Cantar Lontano, Marco Mencoboni

Alpha/Note 1 ALP108
(71 Min., 6/2005, 7/2005) 1 CD

Mit einem Traktat hat sich der im spanischen Toledo geborene Diego Ortiz (um 1525 bis nach 1570) ins Musikgeschichtsbuch eintragen können. 1553 erschien in Rom in einer spanischen und italienischen Ausgabe das "Tratado de Glossa sobre Cláusulas y otros géneros de puntos en la Música de Violones", das seinerzeit ein bedeutendes Lehrbuch für die Improvisation auf den Streichinstrumenten war.
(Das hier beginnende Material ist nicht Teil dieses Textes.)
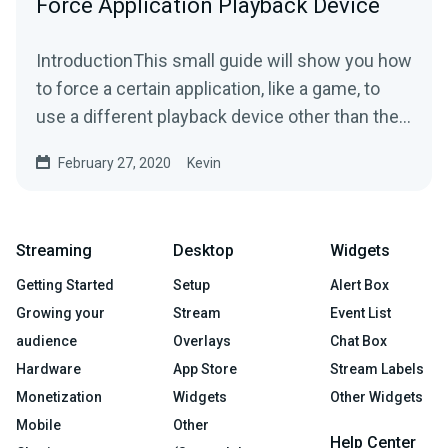
Force Application Playback Device
IntroductionThis small guide will show you how
to force a certain application, like a game, to
use a different playback device other than the
Windows...
February 27, 2020
Kevin
Streaming
Desktop
Widgets
Getting Started
Setup
Alert Box
Growing your
Stream
Event List
audience
Overlays
Chat Box
Hardware
App Store
Stream Labels
Monetization
Widgets
Other Widgets
Mobile
Other
Help Center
Ansonsten ist von und über Ortiz kaum etwas überliefert, verlieren sich seine Spuren, nachdem er am 15. Juni 1570 seine Anstellung beim Vizekönig in Neapel verloren hatte. Mit dem ihm gewidmeten "Musices liber primus“ (1565) liegt immerhin aus der Feder Ortiz´ eine Sammlung von Motetten und Psalmen vor, die ihn als visionären Traditionalisten ausweist. So finden sich darin ebenso Spuren der Gregorianik wie der frankoflämischen Mehrstimmigkeit. Im Gegensatz zu dieser aber schraubte Ortiz die rhythmische Komplexität zugunsten einer koloristisch reichen Klangraumwirkung zurück.
Dass Ortiz damit nicht zuletzt und trotz der zeitlichen Distanz das Tor hin zu Claudio Monteverdi aufstieß, wird jetzt in den von dem Ensemble Cantar Lontano ausgewählten und mit makelloser Intonationsreinheit umgesetzten Vokalstücken offenkundig. Das Wechselspiel und Ineinandergreifen von Mehrstimmigkeit und homofonen Flächen, von ruhender Ausgeglichenheit und instrumentalen Effekten über Posaunen, Zink und Gamben lassen die Modernität der Renaissance sprechen. Die sechs Instrumental- und Vokalchöre sorgen für einen spektakulären Kontrastreichtum und eine erfüllende Spiritualität, die nicht immer gen Himmel ausgerichtet sein muss. Zwischendurch werden etwa die Psalme Nr. 109 und 116 mit einer geradezu folkloristischen Archaik gewürzt, wie man ihr sogar heute noch bei den Männerchören auf Sardinien und Sizilien begegnen kann.